In the middle of a raucous adventure film centered on hope and the good guys winning the day stands a singular line that breaks through the smiles to remind the audience that a war, even a just one with a clear delineation between good and evil, has a cost.
“Many Bothans died to bring us this information.”
With the context of Return of the Jedi alone, the stricken face and haunted tone of Mon Mothma tells a story. It is a story of pain, loss, and ghosts. But it is not a story about Mon Mothma as much as it is a story about the Rebellion. The audience does not really know who she is, only that she is one of the leaders of the Rebel Alliance. Her “story” in the film is to tell the story of others.
Thankfully, her story did not end there. Mon Mothma’s character and heart have been explored and expanded upon across all of the mediums available to Star Wars. But it is the most recent entry into that pantheon that changed the Mon Mothma game.
Andor takes us into Mon Mothma’s personal life and allows the audience to see that the cost of the Rebellion. It is the individual who must bear that burden. It is no coincidence that her story centers around finances. Her pocketbook stands in as a metaphor for her heart and soul.
Prior to Andor, be it Rebels, Rogue One, or her appearance in various novels, Mothma has been the altruistic do-gooder. The one of quiet strength. The one of moral quality. The voice of the voiceless. In Andor, however, her voice is being choked away by the cost of her convictions.
“I feel under siege,” she tells Luthen. She continues, “Don’t lecture me on vulnerability. No one is more at risk than I am… I’d be the first one to fall.” She is a duck on the pond. On the outside everything seems calm, but under the water she is kicking and kicking to make sure she doesn’t drown.

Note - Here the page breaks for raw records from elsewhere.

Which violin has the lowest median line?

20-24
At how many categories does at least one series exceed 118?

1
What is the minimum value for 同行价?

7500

This agony goes beyond just the financial situation she has found herself in; Mon Mothma is trapped in her own life. Her home is a gilded cage. Her marriage loveless. Her daughter considers her a fraud at best. “It’s all about you, isn’t it?” Leida scolds. “It’s always about you.” The tragedy is… she’s not wrong.
Eventually she realizes that her family might have to be the cost paid for, in the words of Davao Sculdon, “Doing business.” In the twelfth episode of the season, Rix Road, Mothma bows to the pressure, introducing her daughter to Sculdon’s son. This will, in all likelihood, lead to a betrothal much like that which lead to Perrin and Mon’s loveless marriage. But for Leida, who clings to the old ways in a way her mother never did, things might be different…

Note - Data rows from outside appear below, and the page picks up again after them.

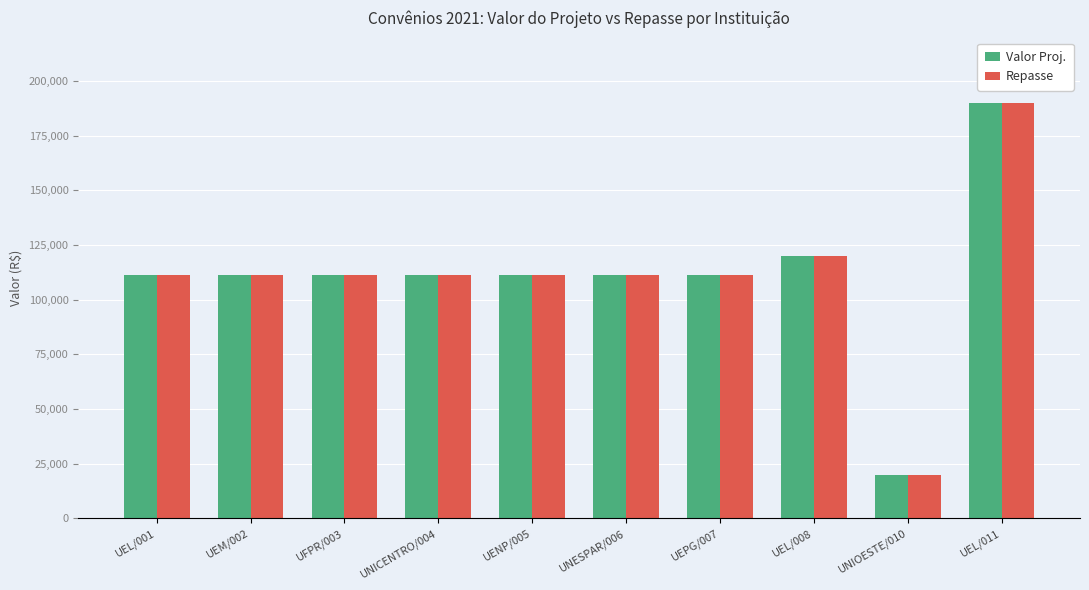

What is the value of the Valor Proj. bar at the 1st from the left?

111111.1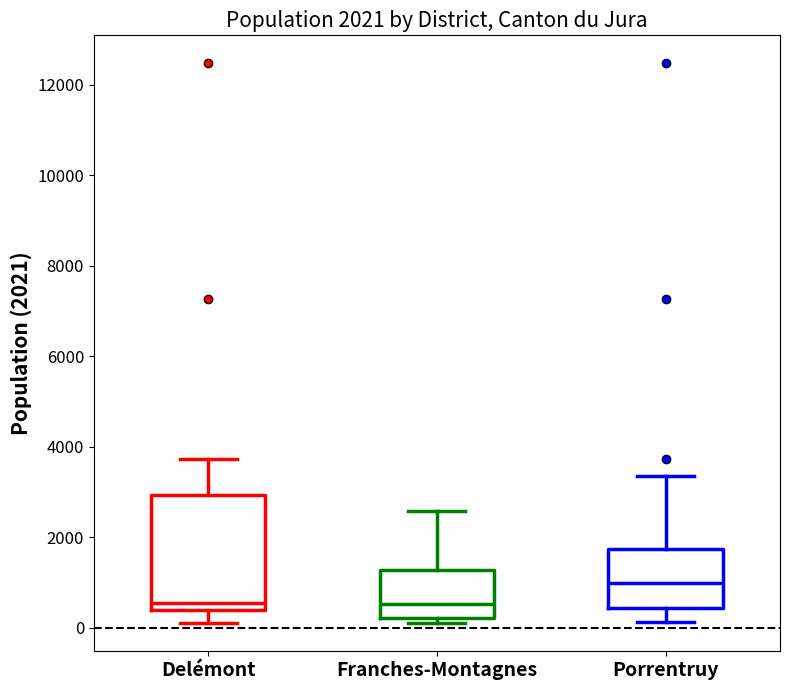

Which box is the tallest, from its lower edge to its upper edge?

Delémont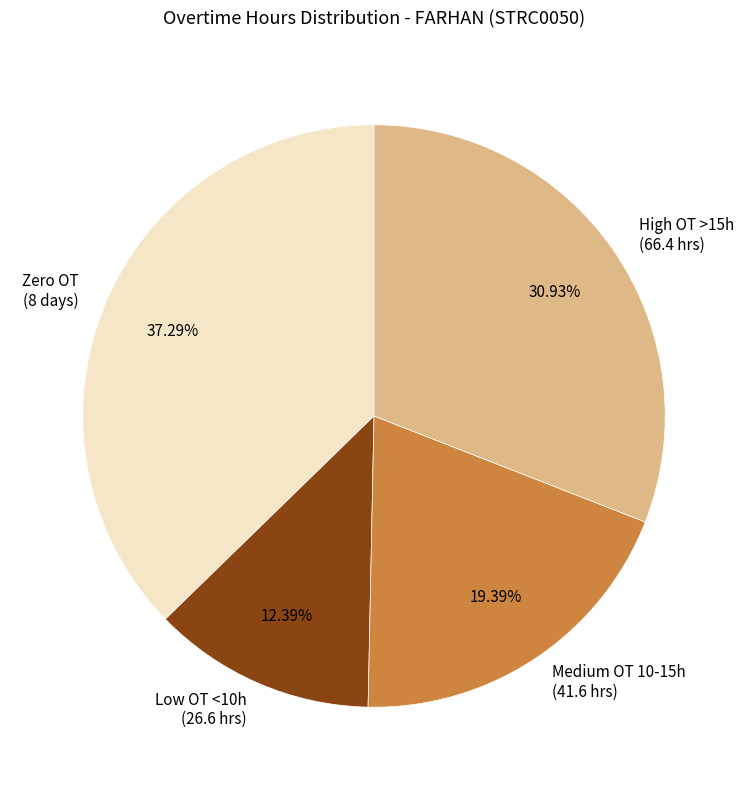

Rank the categories by value from lowest to highest.

Low OT <10h (26.6 hrs), Medium OT 10-15h (41.6 hrs), High OT >15h (66.4 hrs), Zero OT (8 days)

Perrin is not to be forgotten, though. Mothma also throws him under the bus when she intentionally misrepresents his relapse into a gambling addiction in order to provide a reason for the missing 400,000 credits that has beseeched her throughout the whole season. Much like with Leida, she allows their vices to serve her needs.
Is she to be demonized for this? Do such actions negate all the good Mothma does and will do? Not necessarily. The white lie she tells about Perrin will cause little to no harm to him personally. Leida willingly chooses to embrace the old ways; her story across the whole season is designed to show us she is strong-willed and speaks her mind. If she did not want to, she wouldn’t. Nonetheless, she is a teen and will change in ways neither she nor her parent can predict. Putting her in a marriage based on business and not love is not a way to set her up for success.
Mon Mothma is now a tragic character. The Rebellion cost her everything. As Luthen would say, “Calm. Kindness. Kinship. Love. I’ve given up all chance at inner peace. I’ve made my mind a sunless space. I share my dreams with ghosts. I wake up every day to an equation I wrote15 years ago from which there’s only one conclusion, I’m damned for what I do.”